[[ EXTRACT TO READ open ]]

Jaume Ollé, 01 October 1997
With the division of the Ottoman
Empire at the end of First World War, the Kurds expected
independence (like the Arabs and Armenians), and the 1920 Treaty of
Sèvres provided for this. Turkey never ratified the treaty,
and it was replaced by the 1923 Treaty of Lausanne, which made no
mention of Kurdish independence.
Turkey did give up all non-Turkish areas lost in the war, and the
Vilayet of Mosul was temporarily awarded to the multi-racial (Arab
and Kurdish) state of Iraq. This decision
was supposed to be revisited in 25 years, but no international body
has done so. In 1922, Mahmoud Barzandji, governor of Mosul,
proclaimed himself King of Southern Kurdistan (i.e. northern Iraq).
This flag seems to have been quite forgotten by subsequent Kurdish
nationalist movements (or deliberately ignored due to its Turkish
connection). In 1923-24 the British mandatory power in Iraq regained
control of Kurdistan.
T. F. Mills, 27 September 1997
The flag of the Kingdom was green with centered red circle and
within the circle a white crescent pointed to fly. The royal standard
was the same flag with royal crown.

[[ EXTRACT TO READ closed ]]
[[ RAW DATA open ]]

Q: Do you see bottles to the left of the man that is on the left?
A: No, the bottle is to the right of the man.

[[ RAW DATA closed ]]

#### [WHAT YOU WILL DO]
A - Can you repeat, word for word, the part of the Southern Kurdistan flag text that opens with the words containing "This flag seems" and closes with "control of Kurdistan."?
B - In the text on the Southern Kurdistan flag, which treaty replaced the Treaty of Sèvres?
C - Could you carry the text on the Kingdom of Southern Kurdistan and its flag further, beginning after its final sentence?

#### [EXERCISE ANSWERS]
A -
This flag seems to have been quite forgotten by subsequent Kurdish
nationalist movements (or deliberately ignored due to its Turkish
connection). In 1923-24 the British mandatory power in Iraq regained
control of Kurdistan.

B - The 1923 Treaty of Lausanne.

C -
Jaume Ollé, 01 October 1997
The flag is shown in two sources
T. F. Mills, 25 November 1997
The 1922 photograph was from a book: "Kurdistan in the Shadow of History" by
Susan Meiselas (Random House, 1997), p. 83. It
is a very well researched and
sourced picture book. On the opposite page is a sketch of the flag, taken from "Cim
Di" (What I Saw) by Ahmed Kwaja (1970.) Kwaja specifies the colours of the flag.
The photo is now available on the internet:
https://kurdistan.photoshelter.com/gallery-image/Drakhshan-Hafid-Archives-Sheikh-Mahmoud-s-family-1900s-1950s/G00006M4hLt1VJE4/I0000Op7kRY4OMmU
The captions in the book and internet are almost identical. The book
credit is "unknown [photographer]/Courtesy Rafiq Studio."
My own comment:
the uniforms of the troops in the photo are Ottoman Turkish. They were either
raided from a military store in Suleimaniyeh, or all these men had been just
previously serving in the Turkish Army. The light tunics with fezzes are
officers. The dark tunics are enlisted men with Kurdish headdress. The Ottoman
army of WWI also employed all-Kurdish irregular units, but only the officers
were uniformed.
T.F. Mills, 26 June 2020
The Republic of Ararat existed between 1927 and 1931 in the
Northeast of Turkey.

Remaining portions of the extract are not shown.